Çarşamba, Kasım 8

Ran



Şaheser....

Akira Kurosawa'ya son iki senede başladım ve beni her defasında hayran bıraktı. Yedinci sanata dair en muazzam işlerden biri Ran olabilir. Çekimler, renkler, müzikler bambaşka... Belli ki bu film için çok fazla uğraşılmış. Zaten sadece bütçe oluşturmak için bile 10 sene harcanmış. 1985 yılı olduğunu hatırlamak lazım. O yıl 75 yaşında olan Kurosawa'nın gerçek anlamda ustalık eseri. Benim nazarımda yine de bir 1954 yapımı Shichinin no Samurai değil. O dönem Kurosawa 34 yaşındaydı. Aradan geçen yıllarda kazanılan tecrübe ve gelişen teknolojiyi düşününce, elimizde de Ran gibi bir referans varken, öyle bir ortamda çekilecek Shichinin no Samurai'i düşünmek bile heyecanlandırıyor. Ne yazık ki bunu göremeyeceğiz.

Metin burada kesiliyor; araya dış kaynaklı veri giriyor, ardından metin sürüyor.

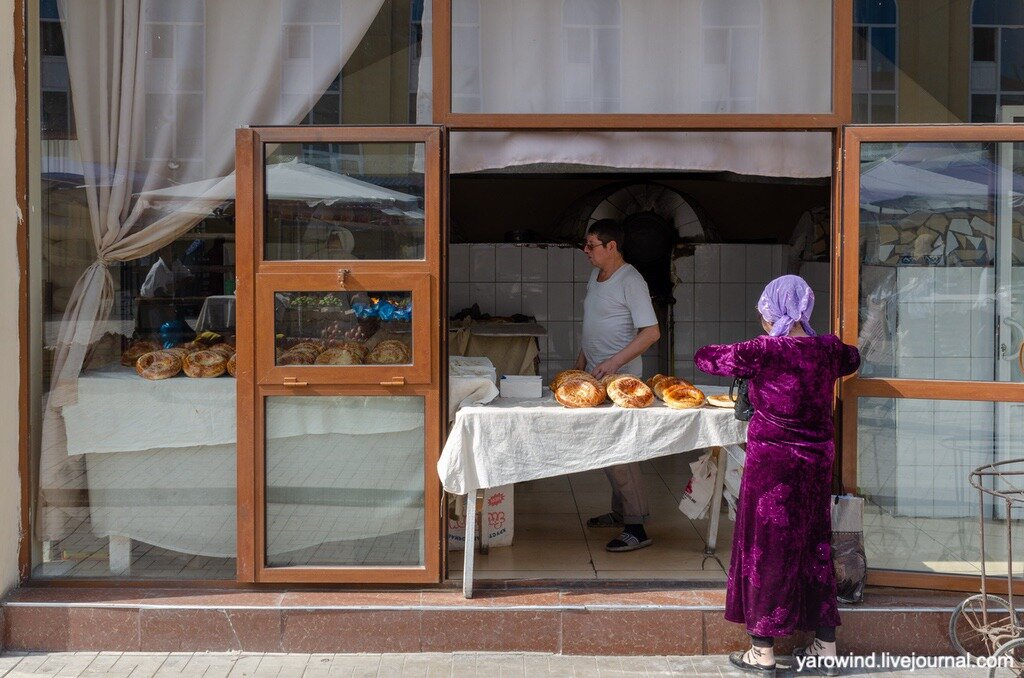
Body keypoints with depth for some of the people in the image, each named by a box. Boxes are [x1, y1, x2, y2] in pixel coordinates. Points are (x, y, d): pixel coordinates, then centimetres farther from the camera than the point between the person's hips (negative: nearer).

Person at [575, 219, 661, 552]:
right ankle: (620, 512, 26)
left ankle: (636, 528, -7)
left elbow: (651, 332, -21)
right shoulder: (595, 278, 13)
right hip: (595, 375, 9)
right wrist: (580, 364, 20)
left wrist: (614, 362, -26)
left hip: (620, 378, -9)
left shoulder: (630, 281, -15)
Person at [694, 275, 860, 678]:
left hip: (772, 463, -5)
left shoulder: (763, 352, -17)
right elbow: (851, 360, 24)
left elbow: (705, 359, -6)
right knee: (814, 545, 15)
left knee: (766, 548, 5)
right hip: (817, 462, 5)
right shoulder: (828, 349, -1)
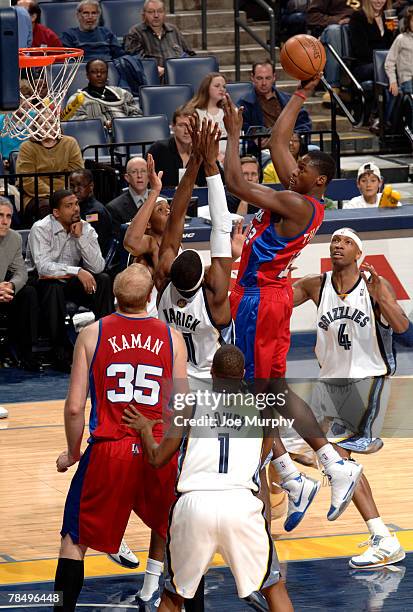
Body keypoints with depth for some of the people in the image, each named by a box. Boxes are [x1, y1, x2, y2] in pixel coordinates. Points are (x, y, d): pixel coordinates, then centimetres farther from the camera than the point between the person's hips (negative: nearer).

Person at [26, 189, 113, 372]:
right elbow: (42, 266, -28)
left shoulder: (86, 229, 0)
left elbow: (97, 267, -12)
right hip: (43, 282, -5)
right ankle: (61, 351, -28)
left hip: (71, 282, 5)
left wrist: (81, 237, -19)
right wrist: (77, 271, -34)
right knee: (54, 288, -37)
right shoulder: (41, 229, -14)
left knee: (104, 280, -18)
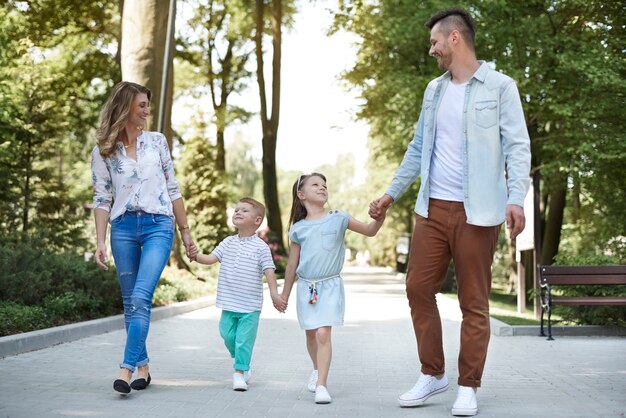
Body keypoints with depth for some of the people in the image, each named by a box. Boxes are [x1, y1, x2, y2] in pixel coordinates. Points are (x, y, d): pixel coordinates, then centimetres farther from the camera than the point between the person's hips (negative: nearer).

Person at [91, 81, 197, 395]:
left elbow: (172, 189, 11)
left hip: (158, 226, -1)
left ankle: (127, 369, -17)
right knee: (130, 302, 6)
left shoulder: (156, 141, 8)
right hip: (123, 228, 1)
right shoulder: (103, 151, 5)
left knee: (141, 298, -15)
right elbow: (102, 199, 4)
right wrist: (100, 242, -4)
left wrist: (185, 230, 11)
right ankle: (142, 366, 17)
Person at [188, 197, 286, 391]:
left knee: (244, 339, -4)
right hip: (229, 302, 4)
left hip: (250, 305, -4)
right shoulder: (228, 243, 7)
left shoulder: (260, 247, -5)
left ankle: (240, 372, 7)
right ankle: (242, 360, 33)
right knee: (227, 334, 10)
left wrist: (274, 293, -17)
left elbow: (269, 270, -8)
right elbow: (211, 258, 2)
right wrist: (196, 256, -17)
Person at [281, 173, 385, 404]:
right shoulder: (298, 228, 2)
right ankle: (317, 370, 40)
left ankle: (321, 385, -13)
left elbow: (369, 231, -6)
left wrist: (379, 218, -28)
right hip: (306, 287, 2)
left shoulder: (338, 218, -1)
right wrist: (284, 295, 14)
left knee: (323, 333, -14)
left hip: (330, 285, -2)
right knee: (311, 335, 14)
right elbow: (292, 265, 10)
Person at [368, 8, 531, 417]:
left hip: (477, 212, -6)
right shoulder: (433, 90, 15)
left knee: (474, 302, 1)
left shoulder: (499, 87, -1)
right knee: (419, 288, 5)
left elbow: (517, 146, -7)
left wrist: (516, 198, -20)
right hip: (432, 207, 6)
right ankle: (433, 374, 21)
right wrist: (391, 194, 21)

Ran, sadece teknik anlamda değil öyküsü sayesinde de bir çok Kurosawa filmi gibi sinema tarihinde başka bir yerde durmasına neden oluyor. İnsanlığın bir çok olgusunu, harika bir hikayeyle üç saatte sığdırmış. Tabi üç saat sinema için uzun bir süre ama olsun. Bir de hikayenin  Kral Lear üzerine kurulduğunu eklemek lazım. Ama sinema tarihinde bir çok  Shakespeare uyarlamasını olduğunu düşünürsek Ran'ın en iyilerinden biri, hatta en iyisi olduğunu kabul etmek gerekebilir.

Ya o değil de renkler ne kadar güzeldir. Japonlar bu işi çok iyi beceriyor. Artık dünyanın sonunda olmalarından, okyanus kenarında yaşamalarından dolayı mıdır bilmiyorum ama renklere çok fazla önem verdiklerini hem sinemada hem animelerde görmek mümkün. Sanırım doğadaki renkleri en net görenler Japonya'da yaşayanlar olabilir. Bu savımda iddialı değilim ne de olsa Kayseri'nin doğusuna dahi geçmedim henüz.

Yine de çok renkli, heyecanlı, soluksuz izlenen harika bir film... Ötesini düşünmeye gerek yok.